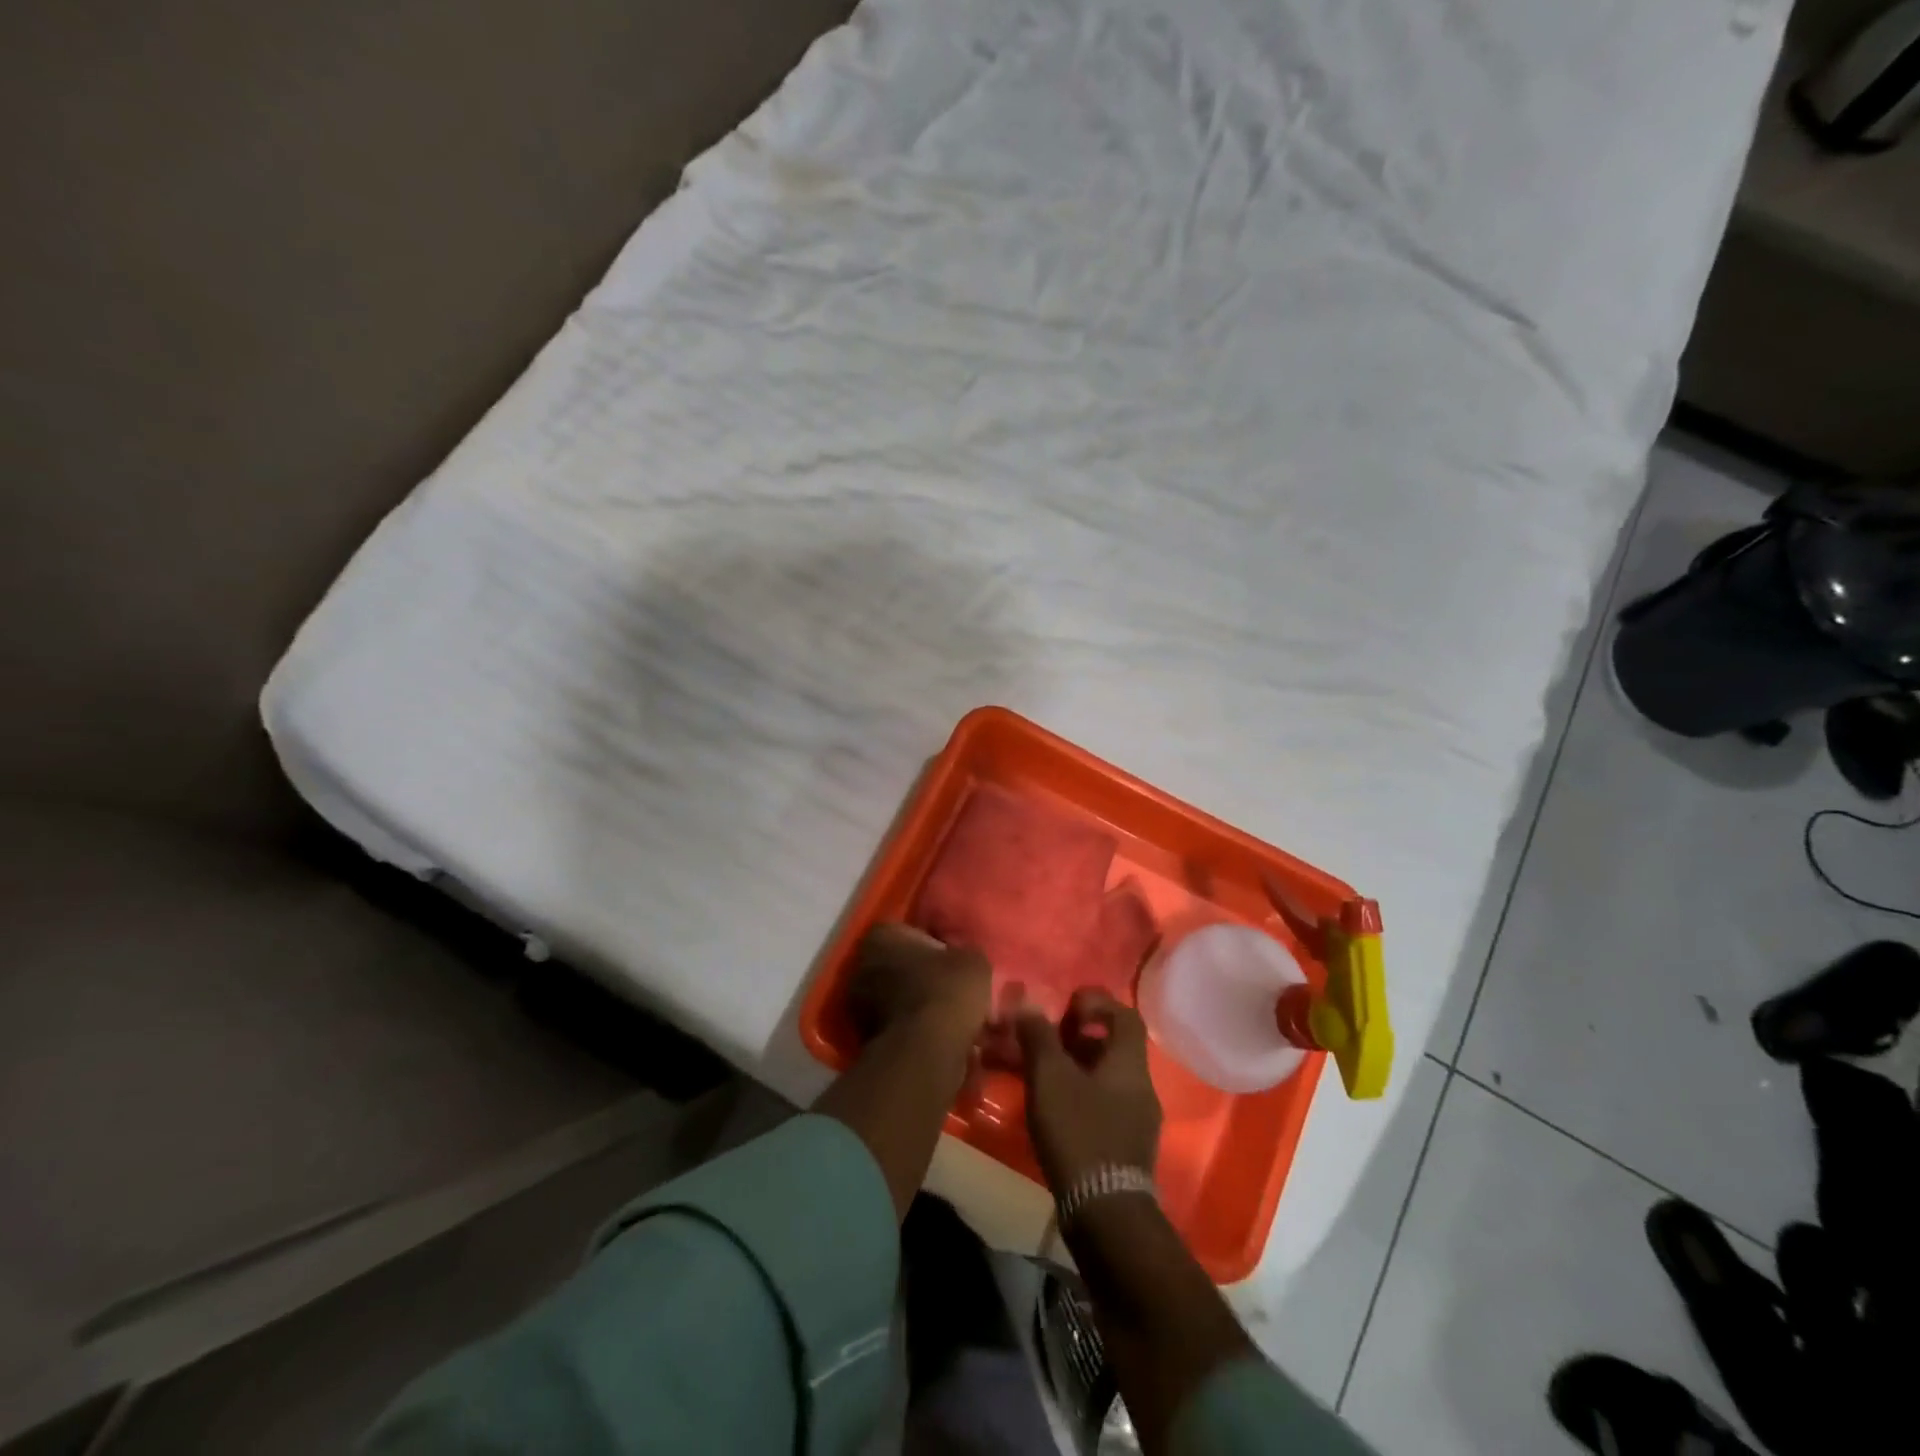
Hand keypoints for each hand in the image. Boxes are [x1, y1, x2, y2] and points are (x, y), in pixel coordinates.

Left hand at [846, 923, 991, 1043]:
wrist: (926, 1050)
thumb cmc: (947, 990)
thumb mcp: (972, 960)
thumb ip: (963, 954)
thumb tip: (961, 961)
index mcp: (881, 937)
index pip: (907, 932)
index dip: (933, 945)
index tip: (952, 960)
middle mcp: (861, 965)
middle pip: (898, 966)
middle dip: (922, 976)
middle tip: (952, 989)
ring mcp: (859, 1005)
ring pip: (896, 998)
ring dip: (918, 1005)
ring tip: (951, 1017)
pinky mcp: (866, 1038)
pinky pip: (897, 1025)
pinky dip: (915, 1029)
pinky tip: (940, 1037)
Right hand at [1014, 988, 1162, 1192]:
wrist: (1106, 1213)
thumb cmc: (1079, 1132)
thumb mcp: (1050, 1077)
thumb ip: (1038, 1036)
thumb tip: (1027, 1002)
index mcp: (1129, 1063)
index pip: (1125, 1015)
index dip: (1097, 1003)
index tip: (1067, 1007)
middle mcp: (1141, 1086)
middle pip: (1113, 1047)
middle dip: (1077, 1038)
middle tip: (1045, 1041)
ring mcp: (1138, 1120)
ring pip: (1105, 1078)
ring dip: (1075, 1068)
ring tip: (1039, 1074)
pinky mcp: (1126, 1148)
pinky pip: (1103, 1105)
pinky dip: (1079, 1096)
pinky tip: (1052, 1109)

━━━━━━━━━━━━━━━━━━━━

=== EXERCISE ===
Please transcribe the material above exactly as written. Leave the pictures out.

=== SOLUTION FOR THIS TASK ===
Hand keypoints for each hand in the image. Boxes are [x1, y1, x2, y2] and points are (x, y), in pixel coordinates.

Left hand at [846, 923, 991, 1043]:
wrist: (926, 1050)
thumb cmc: (947, 990)
thumb mcp: (972, 960)
thumb ip: (963, 954)
thumb tip: (961, 961)
index mcp: (881, 937)
index pip: (907, 932)
index dip: (933, 945)
index tip: (952, 960)
middle mcp: (861, 965)
middle pip: (898, 966)
middle dip: (922, 976)
middle tip: (952, 989)
ring mcp: (859, 1005)
ring pip: (896, 998)
ring dip: (918, 1005)
ring tip: (951, 1017)
pinky mcp: (866, 1038)
pinky pip: (897, 1025)
pinky dip: (915, 1029)
pinky tip: (940, 1037)
Right hand at [1014, 988, 1162, 1192]:
wrist: (1106, 1213)
thumb cmc: (1079, 1132)
thumb mcp: (1050, 1077)
thumb ip: (1038, 1036)
thumb tip: (1027, 1002)
index mcp: (1129, 1063)
index pip: (1125, 1015)
index dip: (1097, 1003)
index tip: (1067, 1007)
middle mcp: (1141, 1086)
middle pip: (1113, 1047)
middle dip: (1077, 1038)
middle tip: (1045, 1041)
ring mcp: (1138, 1120)
ring pip: (1105, 1078)
ring dip: (1075, 1068)
ring tip: (1039, 1074)
pinky mcp: (1126, 1148)
pinky pip: (1103, 1105)
pinky dip: (1079, 1096)
pinky tip: (1052, 1109)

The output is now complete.